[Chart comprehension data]
-------

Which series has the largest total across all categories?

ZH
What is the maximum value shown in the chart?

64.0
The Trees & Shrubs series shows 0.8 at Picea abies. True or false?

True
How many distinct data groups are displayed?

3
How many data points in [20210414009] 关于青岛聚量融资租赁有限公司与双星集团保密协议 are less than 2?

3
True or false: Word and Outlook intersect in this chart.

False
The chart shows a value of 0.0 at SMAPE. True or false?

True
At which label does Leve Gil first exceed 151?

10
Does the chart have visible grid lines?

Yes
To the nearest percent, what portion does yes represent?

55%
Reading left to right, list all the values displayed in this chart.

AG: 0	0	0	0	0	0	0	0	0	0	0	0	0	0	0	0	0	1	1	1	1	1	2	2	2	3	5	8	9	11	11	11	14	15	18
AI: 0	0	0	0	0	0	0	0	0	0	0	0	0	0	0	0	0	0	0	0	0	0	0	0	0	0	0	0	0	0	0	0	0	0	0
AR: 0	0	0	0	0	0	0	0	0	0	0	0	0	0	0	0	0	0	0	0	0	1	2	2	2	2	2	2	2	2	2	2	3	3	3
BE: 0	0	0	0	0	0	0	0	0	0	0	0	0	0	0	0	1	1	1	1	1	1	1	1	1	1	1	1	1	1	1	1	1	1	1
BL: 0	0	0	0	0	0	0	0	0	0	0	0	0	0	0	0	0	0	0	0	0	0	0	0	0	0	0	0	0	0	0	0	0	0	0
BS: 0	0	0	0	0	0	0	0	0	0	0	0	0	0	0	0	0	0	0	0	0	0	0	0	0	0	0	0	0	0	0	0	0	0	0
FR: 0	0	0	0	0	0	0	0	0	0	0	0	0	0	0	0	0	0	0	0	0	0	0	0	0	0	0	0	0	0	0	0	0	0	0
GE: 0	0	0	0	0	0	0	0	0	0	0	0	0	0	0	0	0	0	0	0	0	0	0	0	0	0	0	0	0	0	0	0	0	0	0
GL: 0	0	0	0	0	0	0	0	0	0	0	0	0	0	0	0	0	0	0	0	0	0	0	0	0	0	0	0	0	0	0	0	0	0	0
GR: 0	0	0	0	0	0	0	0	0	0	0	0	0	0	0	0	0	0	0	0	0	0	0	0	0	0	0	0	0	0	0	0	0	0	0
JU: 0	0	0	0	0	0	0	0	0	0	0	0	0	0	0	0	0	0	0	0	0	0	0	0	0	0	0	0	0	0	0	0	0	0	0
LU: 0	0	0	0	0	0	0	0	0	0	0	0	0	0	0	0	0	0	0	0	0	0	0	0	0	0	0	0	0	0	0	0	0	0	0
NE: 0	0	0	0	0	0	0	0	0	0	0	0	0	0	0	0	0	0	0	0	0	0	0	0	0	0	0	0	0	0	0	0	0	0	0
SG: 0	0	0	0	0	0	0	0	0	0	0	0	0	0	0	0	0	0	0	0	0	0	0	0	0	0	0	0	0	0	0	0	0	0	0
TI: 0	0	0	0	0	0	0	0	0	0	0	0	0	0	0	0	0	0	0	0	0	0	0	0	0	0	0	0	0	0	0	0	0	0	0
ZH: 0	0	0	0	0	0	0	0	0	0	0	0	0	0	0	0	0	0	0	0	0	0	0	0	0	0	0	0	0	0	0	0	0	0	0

-------

• Job item:
Please extract every item above and copy each one word for word.

• Worked solution:
Which series has the largest total across all categories?

ZH
What is the maximum value shown in the chart?

64.0
The Trees & Shrubs series shows 0.8 at Picea abies. True or false?

True
How many distinct data groups are displayed?

3
How many data points in [20210414009] 关于青岛聚量融资租赁有限公司与双星集团保密协议 are less than 2?

3
True or false: Word and Outlook intersect in this chart.

False
The chart shows a value of 0.0 at SMAPE. True or false?

True
At which label does Leve Gil first exceed 151?

10
Does the chart have visible grid lines?

Yes
To the nearest percent, what portion does yes represent?

55%
Reading left to right, list all the values displayed in this chart.

AG: 0	0	0	0	0	0	0	0	0	0	0	0	0	0	0	0	0	1	1	1	1	1	2	2	2	3	5	8	9	11	11	11	14	15	18
AI: 0	0	0	0	0	0	0	0	0	0	0	0	0	0	0	0	0	0	0	0	0	0	0	0	0	0	0	0	0	0	0	0	0	0	0
AR: 0	0	0	0	0	0	0	0	0	0	0	0	0	0	0	0	0	0	0	0	0	1	2	2	2	2	2	2	2	2	2	2	3	3	3
BE: 0	0	0	0	0	0	0	0	0	0	0	0	0	0	0	0	1	1	1	1	1	1	1	1	1	1	1	1	1	1	1	1	1	1	1
BL: 0	0	0	0	0	0	0	0	0	0	0	0	0	0	0	0	0	0	0	0	0	0	0	0	0	0	0	0	0	0	0	0	0	0	0
BS: 0	0	0	0	0	0	0	0	0	0	0	0	0	0	0	0	0	0	0	0	0	0	0	0	0	0	0	0	0	0	0	0	0	0	0
FR: 0	0	0	0	0	0	0	0	0	0	0	0	0	0	0	0	0	0	0	0	0	0	0	0	0	0	0	0	0	0	0	0	0	0	0
GE: 0	0	0	0	0	0	0	0	0	0	0	0	0	0	0	0	0	0	0	0	0	0	0	0	0	0	0	0	0	0	0	0	0	0	0
GL: 0	0	0	0	0	0	0	0	0	0	0	0	0	0	0	0	0	0	0	0	0	0	0	0	0	0	0	0	0	0	0	0	0	0	0
GR: 0	0	0	0	0	0	0	0	0	0	0	0	0	0	0	0	0	0	0	0	0	0	0	0	0	0	0	0	0	0	0	0	0	0	0
JU: 0	0	0	0	0	0	0	0	0	0	0	0	0	0	0	0	0	0	0	0	0	0	0	0	0	0	0	0	0	0	0	0	0	0	0
LU: 0	0	0	0	0	0	0	0	0	0	0	0	0	0	0	0	0	0	0	0	0	0	0	0	0	0	0	0	0	0	0	0	0	0	0
NE: 0	0	0	0	0	0	0	0	0	0	0	0	0	0	0	0	0	0	0	0	0	0	0	0	0	0	0	0	0	0	0	0	0	0	0
SG: 0	0	0	0	0	0	0	0	0	0	0	0	0	0	0	0	0	0	0	0	0	0	0	0	0	0	0	0	0	0	0	0	0	0	0
TI: 0	0	0	0	0	0	0	0	0	0	0	0	0	0	0	0	0	0	0	0	0	0	0	0	0	0	0	0	0	0	0	0	0	0	0
ZH: 0	0	0	0	0	0	0	0	0	0	0	0	0	0	0	0	0	0	0	0	0	0	0	0	0	0	0	0	0	0	0	0	0	0	0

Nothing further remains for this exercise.